**Set tasks:**
1. Decide whether each statement (a), (b) and (c) below agrees with the interview analysis about Heat magazine readers. Answer yes or no for each, and quote the deciding words from the analysis.
(a) The younger interviewees said they read Heat magazine more often than the older group did.
(b) Several interviewees expressed a wish to actually become a celebrity.
(c) Joanna and Claire described shopping as one of their main leisure activities.
2. Write the next part of the interview analysis about Heat magazine readers, picking up after its final sentence.

**Article:**
────────────────────────────────────────

To conclude the first part of the interview analysis then, all of my interviewees read Heat magazine. The younger age group claim to read it more often and were less reserved in their attitudes towards it. The older group in particular suggested a guilty mode of reading where they would read someone else’s copy without buying it, yet still get pleasure from reading. They all associated media images of femininity with the body, and a particular representation of the body, yet there was no initial criticism of this image, and it seemed to be generally accepted as ‘natural’ rather than an obviously very specific kind of body. On the other hand, a distinction was made between these images and negative images of other celebrities seen as ‘fake’ or ‘manipulative’. After covering this initial ground, I started to structure the interviews more towards the relation of the women’s own lives to the media celebrity images.

4.2.3. Relation to Readers

It was noticeable first of all that the ‘it could be you’ ideology I have discussed was alien to my interviewees at a literal level. None of them had desires to actually become a celebrity, and questions relating to this were met with amusement. This is perhaps as they were mainly in their 20s and 30s and established in work. Such ideologies may well be more effective for younger readers but it was without the scope of my study to establish this. However, while being critical of ideas of selling the idea of becoming a celebrity, discussion about their lifestyle and everyday routines revealed a lot of overlap with behaviours coded as desirably feminine in the magazine. All enjoyed shopping for example, Joanna and Claire describing it as one of their main leisure activities. Other common activities included socializing and going to they gym. Without stating it directly, most of my interviewees gave the impression that they would like to be more like the images promoted in the magazines. This emerged more clearly not in their analysis of the magazine images, although this did productively reveal encoded values, but in the ways their everyday routines co-incided with those promoted in the magazines and shared assumptions and value judgements. Jan for example could be seen using the magazine as a way of understading tensions and power relations in relationships closer to her, using an article about Cheryl Cole and Danni Minogue to start talking about issues in her own life. The oppositions between distance and identification, and between reality and escape seemed to play out neatly in the way the women spoke of the celebrities. It was never the case of becoming them but more, as Marshall has described the celebrities as “hyper-versions” (Marshall 2006: 4) of values, identities or physical characteristics they admired or desired. The general impression from this section of the interview was of not taking celebrities seriously yet retaining a number of the magazines promoted values throughout their everyday attitudes and consumer habits.

────────────────────────────────────────

[Collection entries]
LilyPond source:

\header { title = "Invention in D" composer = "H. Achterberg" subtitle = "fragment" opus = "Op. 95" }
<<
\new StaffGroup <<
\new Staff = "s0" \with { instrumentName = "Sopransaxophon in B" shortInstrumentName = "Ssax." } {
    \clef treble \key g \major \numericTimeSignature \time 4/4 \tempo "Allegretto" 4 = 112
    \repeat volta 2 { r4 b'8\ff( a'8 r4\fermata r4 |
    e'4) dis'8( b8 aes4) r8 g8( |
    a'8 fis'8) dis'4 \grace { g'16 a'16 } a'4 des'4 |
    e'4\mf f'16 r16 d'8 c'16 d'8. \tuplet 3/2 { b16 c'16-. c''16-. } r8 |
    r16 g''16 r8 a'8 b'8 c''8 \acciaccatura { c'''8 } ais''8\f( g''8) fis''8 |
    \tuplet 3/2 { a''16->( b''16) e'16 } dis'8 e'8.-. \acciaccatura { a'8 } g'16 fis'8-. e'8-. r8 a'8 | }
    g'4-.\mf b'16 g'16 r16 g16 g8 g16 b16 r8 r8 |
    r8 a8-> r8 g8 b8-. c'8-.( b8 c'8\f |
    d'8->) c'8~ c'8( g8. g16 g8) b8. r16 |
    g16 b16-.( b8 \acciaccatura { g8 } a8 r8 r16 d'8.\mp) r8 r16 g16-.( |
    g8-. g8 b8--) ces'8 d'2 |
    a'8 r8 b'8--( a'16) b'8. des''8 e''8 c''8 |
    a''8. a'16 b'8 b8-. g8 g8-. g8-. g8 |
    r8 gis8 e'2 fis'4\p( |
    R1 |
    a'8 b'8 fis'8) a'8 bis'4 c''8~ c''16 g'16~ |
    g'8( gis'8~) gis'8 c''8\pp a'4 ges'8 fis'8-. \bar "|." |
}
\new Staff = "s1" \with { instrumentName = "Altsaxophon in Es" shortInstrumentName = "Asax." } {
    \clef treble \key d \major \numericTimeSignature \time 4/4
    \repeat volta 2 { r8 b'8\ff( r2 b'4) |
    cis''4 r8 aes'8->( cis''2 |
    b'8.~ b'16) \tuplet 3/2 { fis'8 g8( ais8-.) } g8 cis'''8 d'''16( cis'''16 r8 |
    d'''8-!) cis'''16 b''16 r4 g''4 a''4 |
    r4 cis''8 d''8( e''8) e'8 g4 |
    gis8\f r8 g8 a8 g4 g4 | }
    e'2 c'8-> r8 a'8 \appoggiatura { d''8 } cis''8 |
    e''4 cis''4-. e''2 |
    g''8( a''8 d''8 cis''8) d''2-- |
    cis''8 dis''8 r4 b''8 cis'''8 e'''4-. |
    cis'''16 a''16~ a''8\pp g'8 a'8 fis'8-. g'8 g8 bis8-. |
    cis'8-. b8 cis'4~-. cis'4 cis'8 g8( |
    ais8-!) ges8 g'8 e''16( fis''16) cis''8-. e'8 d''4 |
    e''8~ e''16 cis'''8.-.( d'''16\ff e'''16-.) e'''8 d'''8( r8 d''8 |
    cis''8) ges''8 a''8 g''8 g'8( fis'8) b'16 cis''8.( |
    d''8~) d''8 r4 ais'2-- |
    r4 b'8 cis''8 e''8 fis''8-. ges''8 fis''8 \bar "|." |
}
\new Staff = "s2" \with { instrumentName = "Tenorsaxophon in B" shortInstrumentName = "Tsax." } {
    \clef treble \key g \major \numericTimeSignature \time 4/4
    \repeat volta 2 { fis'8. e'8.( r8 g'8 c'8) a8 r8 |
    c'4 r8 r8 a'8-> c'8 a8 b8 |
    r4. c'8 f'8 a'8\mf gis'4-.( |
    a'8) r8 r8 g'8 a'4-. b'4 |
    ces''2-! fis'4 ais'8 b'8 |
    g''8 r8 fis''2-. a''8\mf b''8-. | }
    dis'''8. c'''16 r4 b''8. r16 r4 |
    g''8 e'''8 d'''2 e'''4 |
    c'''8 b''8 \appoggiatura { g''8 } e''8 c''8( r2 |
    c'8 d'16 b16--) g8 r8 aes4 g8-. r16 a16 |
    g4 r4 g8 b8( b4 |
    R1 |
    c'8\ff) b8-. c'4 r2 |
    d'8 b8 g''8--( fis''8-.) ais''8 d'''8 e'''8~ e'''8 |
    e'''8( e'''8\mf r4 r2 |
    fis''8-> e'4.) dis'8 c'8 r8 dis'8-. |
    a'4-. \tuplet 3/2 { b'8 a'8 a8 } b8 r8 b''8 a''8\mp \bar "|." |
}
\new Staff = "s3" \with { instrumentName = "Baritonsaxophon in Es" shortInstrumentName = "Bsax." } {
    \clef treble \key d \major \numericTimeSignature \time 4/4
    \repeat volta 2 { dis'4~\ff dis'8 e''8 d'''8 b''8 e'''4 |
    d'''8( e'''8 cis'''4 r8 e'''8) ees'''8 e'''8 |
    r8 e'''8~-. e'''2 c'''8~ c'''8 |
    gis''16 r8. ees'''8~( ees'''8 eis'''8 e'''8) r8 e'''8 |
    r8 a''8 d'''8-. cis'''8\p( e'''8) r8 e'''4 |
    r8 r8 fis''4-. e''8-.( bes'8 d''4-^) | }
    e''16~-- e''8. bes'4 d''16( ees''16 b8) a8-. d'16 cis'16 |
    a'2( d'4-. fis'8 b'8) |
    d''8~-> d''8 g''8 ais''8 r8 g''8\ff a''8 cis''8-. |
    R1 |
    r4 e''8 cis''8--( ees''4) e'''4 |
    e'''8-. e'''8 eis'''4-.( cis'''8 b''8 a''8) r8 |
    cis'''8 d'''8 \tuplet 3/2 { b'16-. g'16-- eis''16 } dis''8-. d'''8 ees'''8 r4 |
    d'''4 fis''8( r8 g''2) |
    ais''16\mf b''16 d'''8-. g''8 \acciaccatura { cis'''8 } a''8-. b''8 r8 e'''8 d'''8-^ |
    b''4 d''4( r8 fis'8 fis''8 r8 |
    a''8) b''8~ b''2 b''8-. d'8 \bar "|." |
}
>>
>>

────────────────────────────────────────

**Answer list:**
1.
(a) Yes: "The younger age group claim to read it more often"
(b) No: "None of them had desires to actually become a celebrity"
(c) Yes: "Joanna and Claire describing it as one of their main leisure activities"

2.
4.2.4. Other Issues

One of the things that emerged from all of my interviews, which I had not focused on much in my own research, was the importance of new media in celebrity discourse. Both Joanna and Claire claimed to buy magazines less often now than they use the internet more often. Joanna analysed this shift specifically in relation to developments in mobile technology, suggesting that as she now has easy internet access on her mobile phone, she is less likely to look to print media for the latest celebrity news. This raised other issues which I adapted my questioning around. One seemingly counter-intuitive result was that internet-based celebrity news was taken more ‘seriously’ than magazines. Joanna for example had already dismissed Heat as “trashy”, yet described the website PopBitch as more entertaining and more authentic.

4.2.5. Interview Conclusions

Overall, my interviews provided an interesting counterbalance to my previous research, allowing me to develop some points and suggesting the emergence of others. Here I will summarise what I think are the main points that arose.

Firstly, the comparisons between age groups were surprising. I had expected to find more variation between the groups but in actual fact there was very little difference between their attitudes and lifestyles in most of the areas we discussed. This suggests various conclusions. On one hand, it could be a limitation of my research, suggesting my sample size is too small, the age groups too broadly defined or too close to one another. On the other hand I could read this as evidence of the ubiquity of celebrity discourse and its implied dominant modes of reading across age groups. This could be another reason for the success of magazines such as Heat suggesting that they can successfully attract readers across age boundaries.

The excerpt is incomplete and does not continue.